Thank you, Mr Speaker. I cannot answer the hon. Gentleman’s question from the Dispatch Box, but I will of course write to him as soon as I get back to the MOD. I am not sure that it does represent what he is suggesting it represents. Some of the sites in question are complex. I am happy to write to him and copy the letter to you, Mr Speaker, as soon as I get back to the MOD.
I happily accept that offer from the Secretary of State. As he will know, I am principally concerned with matters of order and good form. Although in a human sense, no doubt, particular sites are of interest, they are not within my sphere of competence, and he knows that. What I am interested to hear about is the handling of the matter. He has given me a commitment on that, and I am grateful for it.
On a point of order, Mr Speaker. My hon. Friend Thomas Docherty has just raised a point of order about Kilmarnock being on the list of reopened or opening sites. The only place in Scotland that is determined as a location appears to be in Edinburgh, which is nowhere near Kilmarnock. It seems that every Member of the House, including Ministers, was reading this list for the first time.

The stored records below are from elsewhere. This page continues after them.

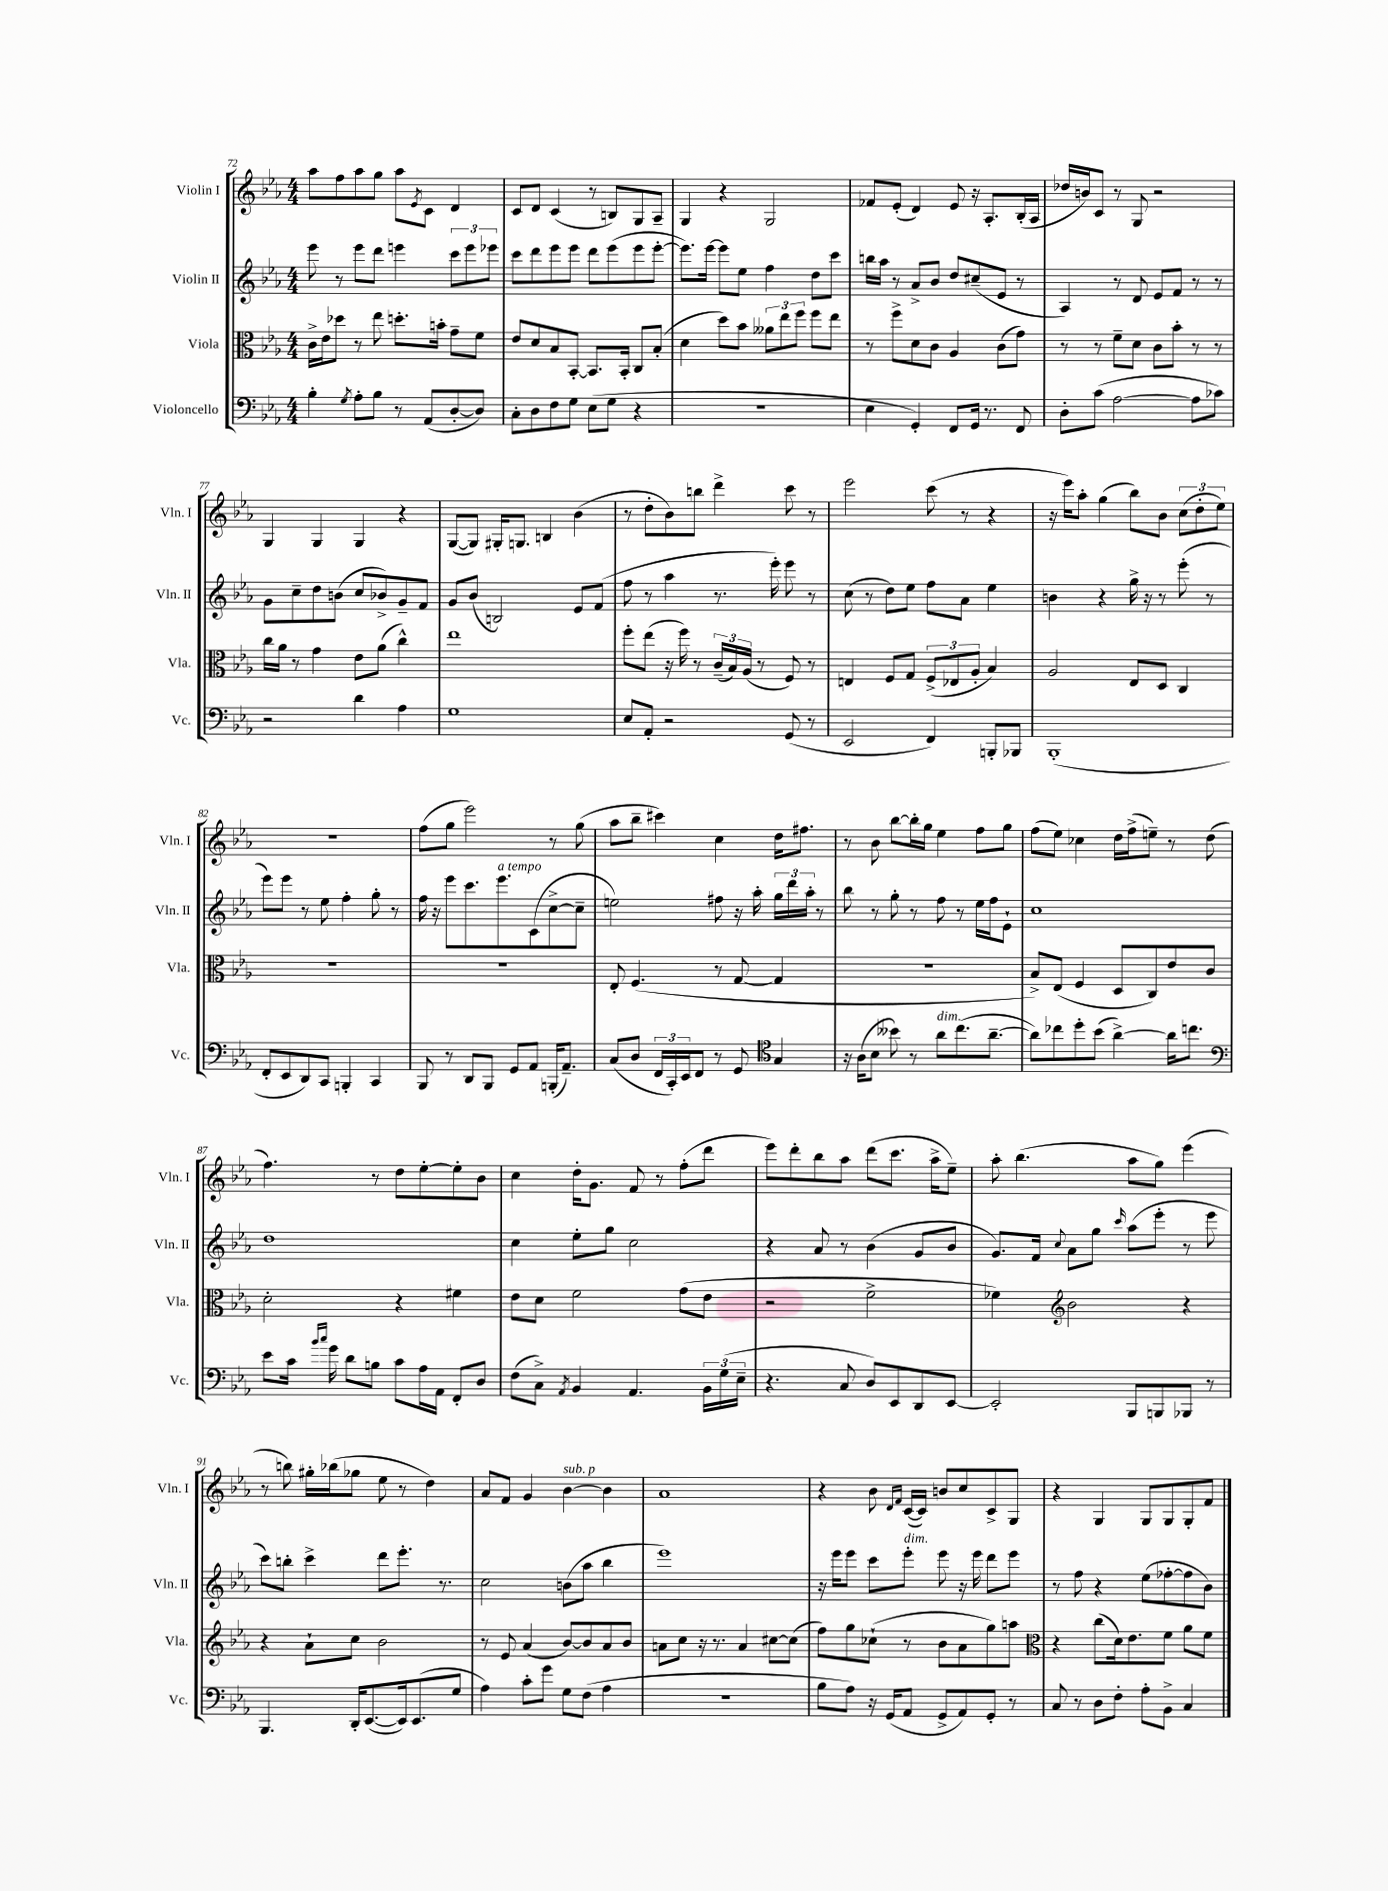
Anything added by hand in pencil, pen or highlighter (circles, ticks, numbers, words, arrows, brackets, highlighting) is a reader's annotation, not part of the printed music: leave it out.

**kern	**kern	**kern	**kern
*staff4	*staff3	*staff2	*staff1
*clefF4	*clefC3	*clefG2	*clefG2
*k[b-e-a-]	*k[b-e-a-]	*k[b-e-a-]	*k[b-e-a-]
*M4/4	*M4/4	*M4/4	*M4/4
4B-'	16c^	8eee-	8aa-
.	16e-	.	.
.	8dd-	8r	8ff
8qG	.	.	.
8A-'	8r	8eee-	8aa-
8B-	8ee-	8ddd	8gg
8r	8.dd'	4eee	8aa-
.	.	.	8qe-
(8AA-	.	.	8c
.	16b'	.	.
[8D'	8g~	12ccc	4d
.	.	12eee	.
8D])	8f	.	.
.	.	12eee-	.
=	=	=	=
8C'	8e-	8ccc	8c
8D	8d	8ddd	8d
8F	8B-	8eee-	(4c
8G	[8BB-'	8eee-	.
(8E-	8.BB-]	8ddd	8r
8G	.	(8eee-	8B)
.	16BB-'	.	.
4r	8C	8eee-	8G
.	(8B-'	[8eee-'	8A-~
=	=	=	=
1r	4d	8.eee-])	4G
.	.	[16eee-	.
.	8dd)	8eee-]	4r
.	8b-	8ee-	.
.	12a--	4ff	2G
.	12ee-	.	.
.	12ff	.	.
.	8ff	8dd	.
.	8ee-	8ccc	.
=	=	=	=
4E-	8r	16bb	8f-
.	.	16aa-	.
.	8ff^	8r	(8e-'
4GG')	8d	8a-^	4d)
.	8c	8b-	.
8FF	4A-	8dd	8e-
16GG	.	(8cc#~	16r
8.r	.	.	8.A-'
.	(8c	8e-	.
8FF	8g)	8r	(16B-'
.	.	.	16A-
=	=	=	=
8D'	8r	4A-)	16dd-
.	.	.	16b)
(8c	8r	.	8c
[2A-	8f~	8r	8r
.	8d	8d	8G
.	8c	8e-	2r
.	8b-'	8f	.
8A-]	8r	8r	.
8c-)	8r	8r	.
=	=	=	=
2r	16cc	8g	4G
.	16a-	.	.
.	8r	8cc~	.
.	4g	8dd	4G
.	.	(8b	.
4d	8e-	8cc	4G
.	(8a-	8b-^)	.
4A-	4cc^^)	8g~	4r
.	.	8f	.
=	=	=	=
1G	1ee-	8g	([8G
.	.	(8b-	8G])
.	.	2B)	16G#'
.	.	.	8.G
.	.	.	4B
.	.	8e-	(4b-
.	.	(8f	.
=	=	=	=
8E-	8ff'	8ff	8r
8AA-'	(8ee-	8r	8dd'
2r	16r	4aa-	8b-)
.	16ff)	.	.
.	8r	.	8bb
.	(24c~	8.r	4ddd^
.	24B-)	.	.
.	(24A-	.	.
.	8r	.	.
.	.	16eee-')	.
(8GG	8F)	8eee-	8ccc
8r	8r	8r	8r
=	=	=	=
2EE-	4E	(8cc	2eee-
.	.	8r	.
.	8F	8dd)	.
.	8G	8ee-	.
4FF)	(12F^	8ff	(8ccc
.	12E-	.	.
.	.	8a-	8r
.	12A-'	.	.
8BBB'	4B-)	4ee-	4r
8BBB-	.	.	.
=	=	=	=
(1BBB-'	2A-	4b	16r
.	.	.	16eee-)
.	.	.	8aa-'
.	.	4r	(4gg
.	8E-	16gg^	8bb-)
.	.	16r	.
.	8D	8r	8b-
.	4C	(8eee-'	(12cc
.	.	.	12dd'
.	.	8r	.
.	.	.	12ee-)
=	=	=	=
8FF'	1r	8eee-)	1r
8EE-	.	8eee-	.
8DD)	.	8r	.
8CC	.	8ee-	.
4BBB'	.	4ff'	.
4CC	.	8gg'	.
.	.	8r	.
=	=	=	=
8BBB-	1r	16ff	(8ff
.	.	16r	.
8r	.	8eee-	8gg
8DD	.	8.ccc	2eee-)
8BBB-	.	.	.
.	.	8.eee-	.
8GG	.	.	.
8AA-	.	(8c	.
(16BBB'	.	[8cc^	8r
8.AA-~)	.	.	.
.	.	8cc~]	(8gg
=	=	=	=
(8C	8E-'	2ee)	8aa-
8D	(4.F	.	8bb-~
24FF	.	.	4ccc#)
24CC')	.	.	.
24EE-	.	.	.
8FF	.	.	.
8r	8r	8ff#	4cc
8GG	[8G	16r	.
.	.	16aa-'	.
*clefC4	*	*	*
4G	4G]	24gg	16dd
.	.	24ddd	.
.	.	.	8.ff#
.	.	24aa-'	.
.	.	8r	.
=	=	=	=
16r	1r	8bb-	8r
(16A-	.	.	.
8B-	.	8r	8b-
8b--)	.	8gg'	[8bb-
8r	.	8r	16bb-']
.	.	.	16gg
8a-	.	8ff	4ee-
(8.cc	.	8r	.
.	.	16ee-	8ff
[8.a-~	.	16ff	.
.	.	8e-`	8gg
=	=	=	=
8a-])	8B-^)	1cc	(8ff
8cc-	(8E-	.	8ee-)
8dd'	4F	.	4cc-
(8b-	.	.	.
[4a-^)	8D	.	16dd
.	.	.	(16ff^
.	8C)	.	8ee~)
16a-]	8e-	.	8r
8.cc	.	.	.
.	8c	.	(8dd
=	=	=	=
*clefF4	*	*	*
8e-	2d'	1dd	4.ff)
16c	.	.	.
16qqb-	.	.	.
16qqcc	.	.	.
16g	.	.	.
8d	.	.	.
8B	.	.	8r
8c	4r	.	8dd
16A-	.	.	[8ee-'
16AA-	.	.	.
8FF'	4f#	.	8ee-']
8D	.	.	8b-
=	=	=	=
(8F	8e-	4cc	4cc
8C^)	8d	.	.
8qAA-	.	.	.
4BB-	2f	8ee-'	16dd'
.	.	.	8.g
.	.	8gg	.
4.AA-	.	2cc	8f
.	.	.	8r
.	(8g	.	(8ff'
24BB-	8e-	.	8ddd
(24G	.	.	.
24E-~	.	.	.
=	=	=	=
4.r	2r	4r	8eee-)
.	.	.	8ddd'
.	.	8a-	8bb-
8C	.	8r	8aa-
8D)	2f^	(4b-	(8ddd
8EE-	.	.	8.ccc
8DD	.	8g	.
.	.	.	16aa-^
[8EE-	.	8b-	8ee-~)
=	=	=	=
2EE-']	4f-)	8.g)	8aa-'
.	.	.	(4.bb-
.	.	16f	.
*	*clefG2	*	*
.	.	8qqcc	.
.	2b-	8a-	.
.	.	8gg	.
.	.	16qqccc	.
8BBB-	.	(8aa-	8aa-
8BBB	.	8eee-'	8gg)
8BBB-	4r	8r	(4eee-
8r	.	8eee-	.
=	=	=	=
4.BBB-	4r	8ccc)	8r
.	.	8bb'	8bb)
.	8a-`	4ccc^	16gg#'
.	.	.	(16bb-
16DD'	8cc	.	8gg-
([8.EE-	.	.	.
.	2b-	8ddd	8ee-
16EE-])	.	8.eee-'	8r
(8.EE-	.	.	.
.	.	.	4dd)
.	.	8.r	.
8G	.	.	.
=	=	=	=
4A-)	8r	2cc	8a-
.	8e-	.	8f
8c'	(4a-	.	4g
8g	.	.	.
8G	[8b-)	(8b	[4b-
(8F	8b-]	8aa-	.
4A-	8a-	4bb-	4b-]
.	8b-	.	.
=	=	=	=
1r	8a	1eee-)	1a-
.	8cc	.	.
.	16r	.	.
.	8.r	.	.
.	4a	.	.
.	[8cc#	.	.
.	(8cc#]	.	.
=	=	=	=
8B-	8ff)	16r	4r
.	.	16eee-	.
8A-)	8gg	8eee-	.
16r	(8cc-`	8ccc	8b-
(16GG	.	.	.
.	.	.	16qqd
.	.	.	16qqf
8AA-	8r	8eee-'	([16c
.	.	.	16c])
8GG^	8b-	8eee-	8b
8AA-)	8a-	16r	8cc
.	.	16eee-	.
8GG'	8gg)	8ddd	8c^
8r	8aa	8eee-	8G
=	=	=	=
*	*clefC3	*	*
8C	4r	8r	4r
8r	.	8ff	.
8D	(8cc	4r	4G
8F'	16d)	.	.
.	8.e-	.	.
8A-'	.	(8ee-	8G
8BB-^	8f	[8ff-'	8G
4C	8a-	8ff-]	8G'
.	8f	8b-)	8f
==	==	==	==
*-	*-	*-	*-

I seek your guidance, Mr Speaker, because I was handed a copy of the Secretary of State’s oral statement as I arrived towards the end of Prime Minister’s questions, which is why I did not thank him for advance sight of it. The written statement was provided late. In fact, I have an e-mail from the House of Commons Library confirming that it arrived at 12.55 pm. That is well after the Secretary of State spoke and well after I spoke. When the House of Commons Library receives it only at 12.55 pm, something deeply untoward has happened. At 1 pm, a few minutes later, the supporting paperwork arrived.

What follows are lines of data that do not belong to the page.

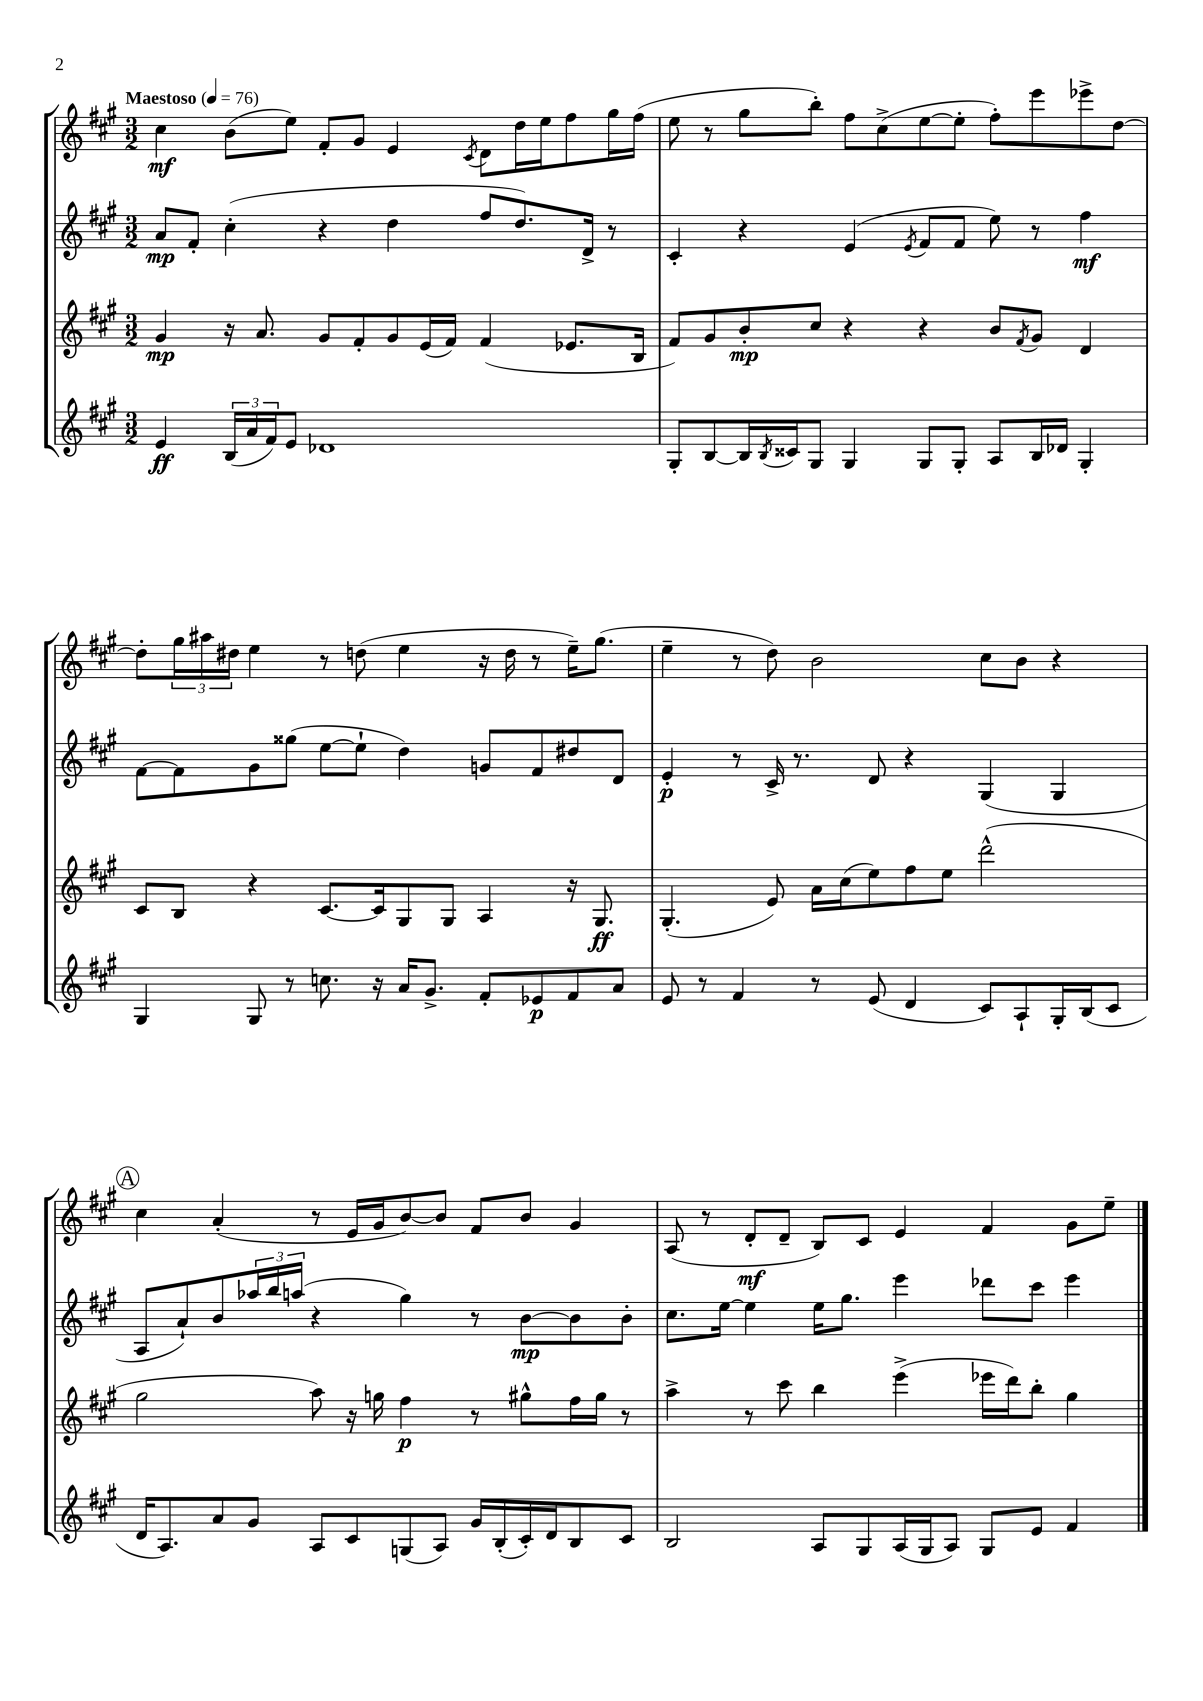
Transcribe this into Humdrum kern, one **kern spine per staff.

**kern	**kern	**kern	**kern
*staff4	*staff3	*staff2	*staff1
*clefG2	*clefG2	*clefG2	*clefG2
*k[f#c#g#]	*k[f#c#g#]	*k[f#c#g#]	*k[f#c#g#]
*M3/2	*M3/2	*M3/2	*M3/2
*MM76	*MM76	*MM76	*MM76
4e/	4g#/	8a/L	4cc#\
.	.	8f#'/J	.
(24B/LL	16r	(4cc#'\	(8b\L
24a/	.	.	.
.	8.a/	.	.
24f#/J)	.	.	.
8e/J	.	.	8ee\J)
1d-	8g#/L	4r	8f#'/L
.	8f#'/	.	8g#/J
.	8g#/	4dd\	4e/
.	(16e/L	.	.
.	16f#/JJ)	.	.
.	.	.	8qc#/
.	(4f#/	8ff#/L	8d\L
.	.	8.dd/)	16dd\L
.	.	.	16ee\J
.	8.e-/L	.	8ff#\
.	.	16d^/Jk	.
.	.	8r	16gg#\L
.	16B/Jk	.	(16ff#\JJ
=	=	=	=
8G#'/L	8f#/L)	4c#'/	8ee\
[8B/	8g#/	.	8r
16B/]L	8b'/	4r	8gg#\L
8qB/	.	.	.
16c##/J	.	.	.
8G#/J	8cc#/J	.	8bb'\J)
4G#/	4r	(4e/	8ff#\L
.	.	.	(8cc#^\
.	.	8qe/	.
8G#/L	4r	8f#/L	[8ee\
8G#'/J	.	8f#/J	8ee'\]J
8A/L	8b/L	8ee\)	8ff#'\L)
.	8qf#/	.	.
16B/L	8g#/J	8r	8eee\
16d-/JJ	.	.	.
4G#'/	4d/	4ff#\	8eee-^\
.	.	.	[8dd\J
=	=	=	=
4G#/	8c#/L	[8f#\L	8dd'\]L
.	8B/J	8f#\]	24gg#\L
.	.	.	24aa#\
.	.	.	24dd#\JJ
8G#/	4r	8g#\	4ee\
8r	.	(8gg##\J	.
8.cc\	[8.c#/L	[8ee\L	8r
.	.	8ee`\]J	(8dd\
16r	16c#/]k	.	.
16a/LK	8G#/	4dd\)	4ee\
8.g#^/J	.	.	.
.	8G#/J	.	.
8f#'/L	4A/	8g/L	16r
.	.	.	16dd\
8e-/	.	8f#/	8r
8f#/	16r	8dd#/	16ee~\LK)
.	8.G#/	.	(8.gg#\J
8a/J	.	8d/J	.
=	=	=	=
8e/	(4.G#'/	4e'/	4ee~\
8r	.	.	.
4f#/	.	8r	8r
.	8e/)	16c#^/	8dd\)
.	.	8.r	.
8r	16a\LL	.	2b\
.	(16cc#\J	.	.
(8e/	8ee\)	8d/	.
4d/	8ff#\	4r	.
.	8ee\J	.	.
8c#/L)	(2ddd^^\	(4G#/	8cc#\L
8A`/	.	.	8b\J
16G#'/L	.	4G#/	4r
(16B/J	.	.	.
8c#/J	.	.	.
=	=	=	=
16d/LK	2gg#\	8A/L	4cc#\
8.A/)	.	.	.
.	.	8a`/)	.
8a/	.	8b/	(4a'/
8g#/J	.	24aa-/L	.
.	.	24bb/	.
.	.	(24aa/JJ	.
8A/L	8aa\)	4r	8r
8c#/	16r	.	16e/LL
.	16gg\	.	16g#/J
(8G/	4ff#\	4gg#\)	[8b/)
8A/J)	.	.	8b/]J
16g#/LL	8r	8r	8f#/L
(16B'/	.	.	.
16c#'/)	8gg#^^\L	[8b\L	8b/J
16d/J	.	.	.
8B/	16ff#\L	8b\]	4g#/
.	16gg#\JJ	.	.
8c#/J	8r	8b'\J	.
=	=	=	=
2B/	4aa^\	8.cc#\L	(8A/
.	.	.	8r
.	.	[16ee\Jk	.
.	8r	4ee\]	8d'/L
.	8ccc#\	.	8d~/J
8A/L	4bb\	16ee\LK	8B/L)
.	.	8.gg#\J	.
8G#/	.	.	8c#/J
(16A/L	(4eee^\	4eee\	4e/
16G#/J	.	.	.
8A/J)	.	.	.
8G#/L	16eee-\LL	8ddd-\L	4f#/
.	16ddd\J)	.	.
8e/J	8bb'\J	8ccc#\J	.
4f#/	4gg#\	4eee\	8g#\L
.	.	.	8ee~\J
==	==	==	==
*-	*-	*-	*-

Then, in the midst of all that, at about the same time, Dr Coffey, the Parliamentary Private Secretary to the Minister of State, Department for Business, Innovation and Skills, Michael Fallon, took it upon herself to scurry round the Chamber with a poor photocopy of documentation that we should have been provided with earlier. It does not have Kilmarnock on the list, so it was not only a rushed photocopy circulated informally but perhaps also incomplete.
My point of order, therefore, is to ask whether you would look kindly, Mr Speaker, on a request by the Minister for the Armed Forces to make a supplementary statement tomorrow in light of the fact that the weighty impact assessment arrived only in the past couple of minutes. No Member apart from myself and, I suspect, the Secretary of State is in possession of the impact assessment of the measures announced today. Would you look kindly, Mr Speaker, on a request by the Minister for the Armed Forces to make an additional statement tomorrow, so that this sordid mess can be clarified once and for all and so that we can have proper scrutiny?
What I would say to the right hon. Gentleman is that it is a matter for Ministers to decide whether they wish to make oral statements to the House. As he will be aware, the convention whereby a Minister delivering an oral statement begins it by saying, “With permission, Mr Speaker, I should like to make a statement”, is just a convention and, frankly, a courtesy that is, I think, on the whole appreciated by the House, but Ministers can make statements to the House when they wish. The right hon. Gentleman may wish to wait to see whether there is an offer of a statement, but there are various parliamentary devices open to Members to deliver the scrutiny that they think a particular measure warrants and everything ought to be looked at on a case-by-case basis. Perhaps I can leave it there for now.